Ciò detto, un’adeguata “consolazione” la forniscono la fiammeggiante chitarra di Mr. Lee (dal fraseggio e dal tremolo inconfondibili … chissà se per ottenere quest’ultimo flette ancora il manico del suo strumento ... ai tempi parecchi emulatori con attrezzature meno professionali delle sue ebbero brutte sorprese da questa singolare tecnica esecutiva …), la voce discretamente duttile e a tratti parecchio
Madman-esque di D.J. Smith, la tellurica sezione ritmica Jonas Fairley / Ronnie Mancuso (dei Beggars & Thieves … ricordate il
cameo di Jake nel
video della loro “We come undone”, con tanto di didascalia polemica nei confronti di chi gli chiedeva di suonare per l’ennesima volta “Bark at the moon”? …
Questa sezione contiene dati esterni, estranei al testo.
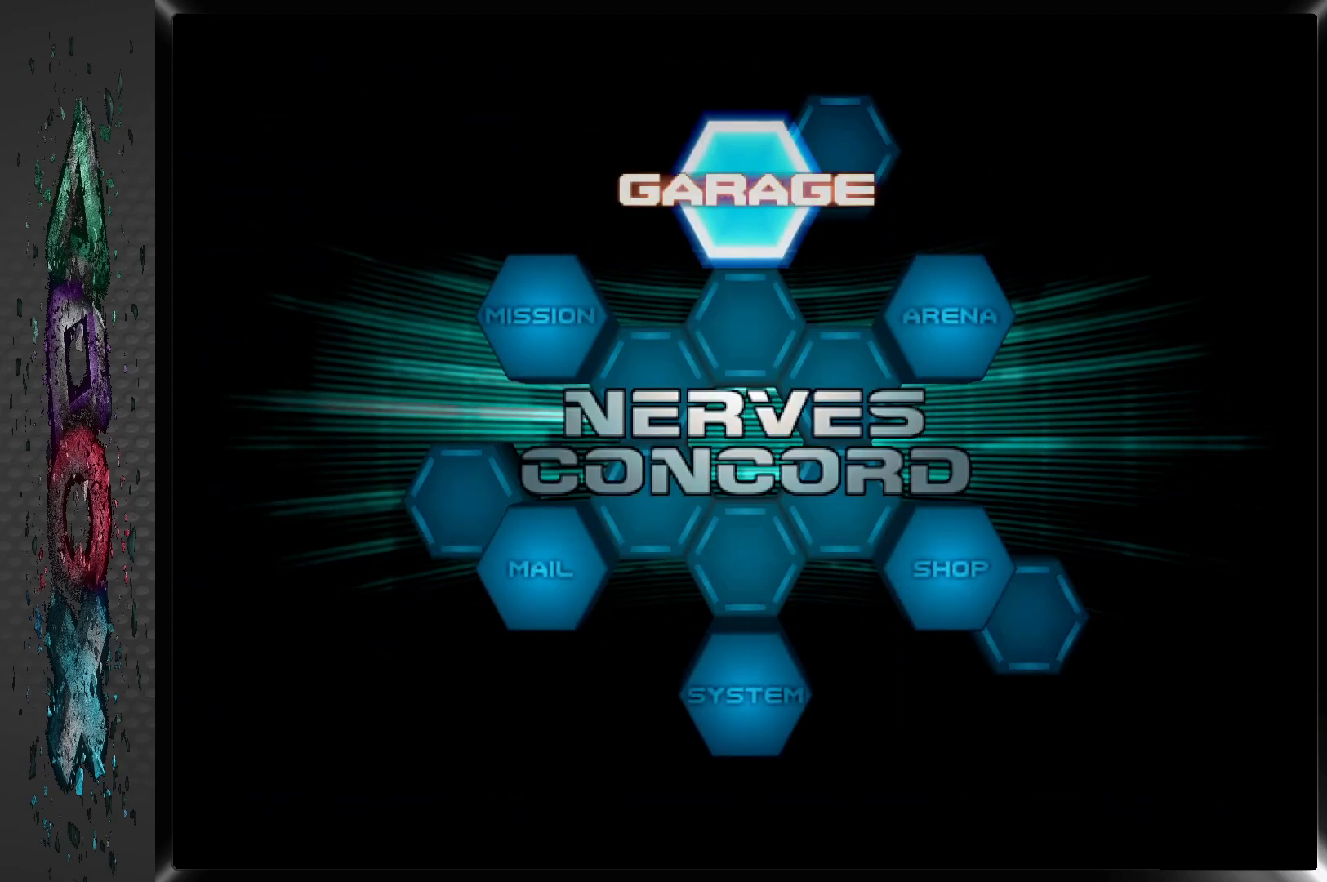
{"buttons": [], "left_stick": "center", "right_stick": "center", "events": [[183, "DPAD_LEFT", "down"], [267, "DPAD_LEFT", "up"], [350, "DPAD_LEFT", "down"], [450, "DPAD_LEFT", "up"]]}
Beh, evidentemente, alla luce di questo lavoro, il nostro si è “riconciliato” con certe situazioni …) e una decina di canzoni tutte piuttosto piacevoli e coinvolgenti, da cui si stagliano la bollente “Deceived”, la malinconica (con un vago tocco di Jane’s Addiction …) "Fall from the sky”, la coltre Sabbath-
iana che avvolge (fin dal titolo …) “War machine”,
l’heavy blues “Redeem me” (ottima Sass Jordan) e “Feeder”, il vero capolavoro dell’albo, pregno di profumi esotici e di colori iridescenti, impreziosita da uno Zander semplicemente perfetto.
Non male, poi, gli
anthems “modernisti” “Shout it out”, “Wasted” (con un ruggente Paul Di’Anno) e “Slave”, mentre davvero poco convincente appare “Big mouth”, in assoluto il brano più “inoffensivo” del programma, anche di “Exquisite tenderness”, un breve congedo pianistico di dubbia utilità.
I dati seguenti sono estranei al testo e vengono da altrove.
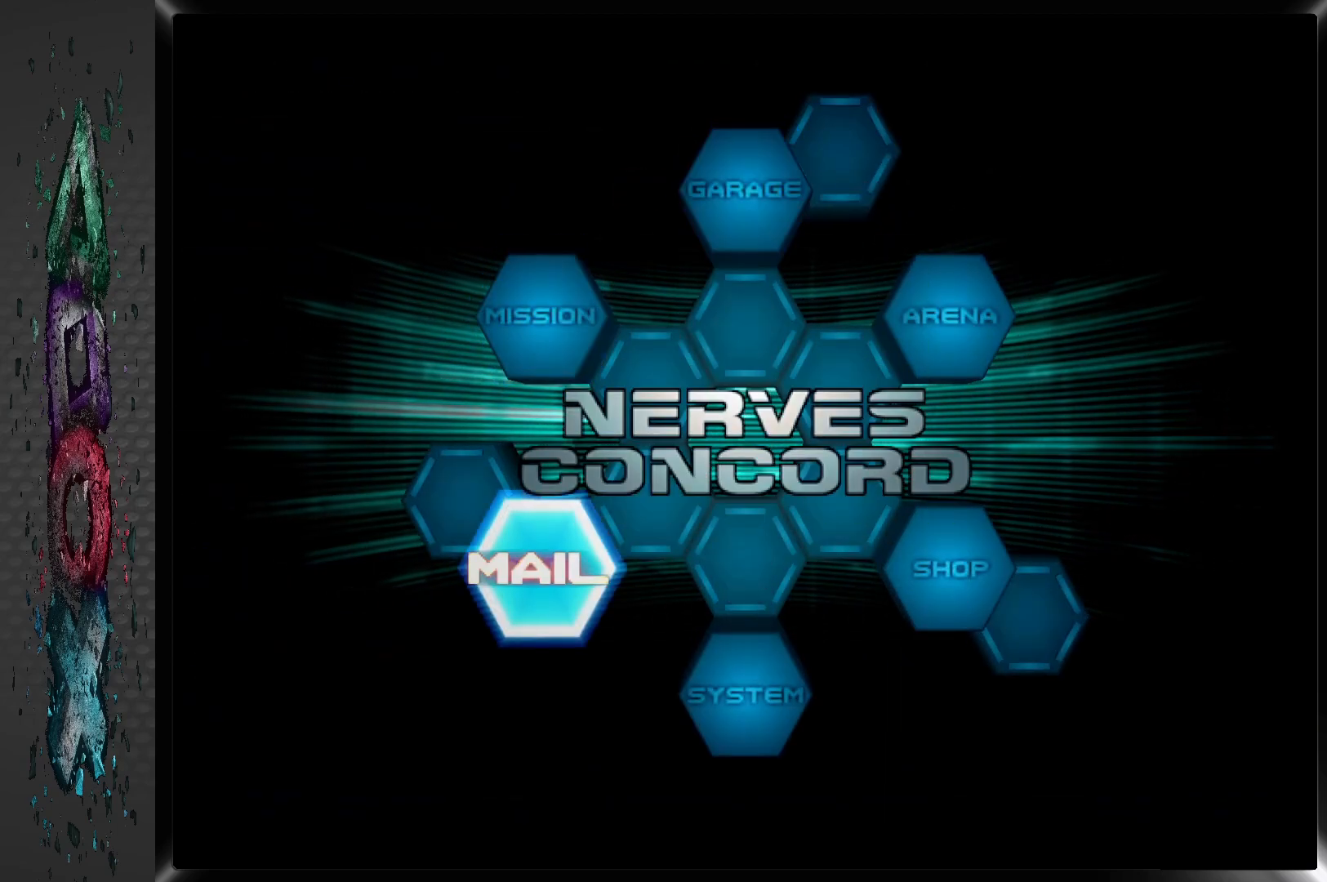
{"buttons": ["CROSS"], "left_stick": "center", "right_stick": "center", "events": [[33, "DPAD_LEFT", "down"], [117, "DPAD_LEFT", "up"], [417, "CROSS", "down"]]}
Il bentornato è d’obbligo, eppure è la carriera stessa di questo talentuoso musicista a “pretendere” di più … intanto aspetto con impazienza il momento in cui potrò vederlo all’opera, assieme ai suoi sodali, nel
cast stellare del
Frontiers Rock Fest, un evento imperdibile, vagheggiato da tempo immemore e ormai vicino alla sua inattesa realizzazione.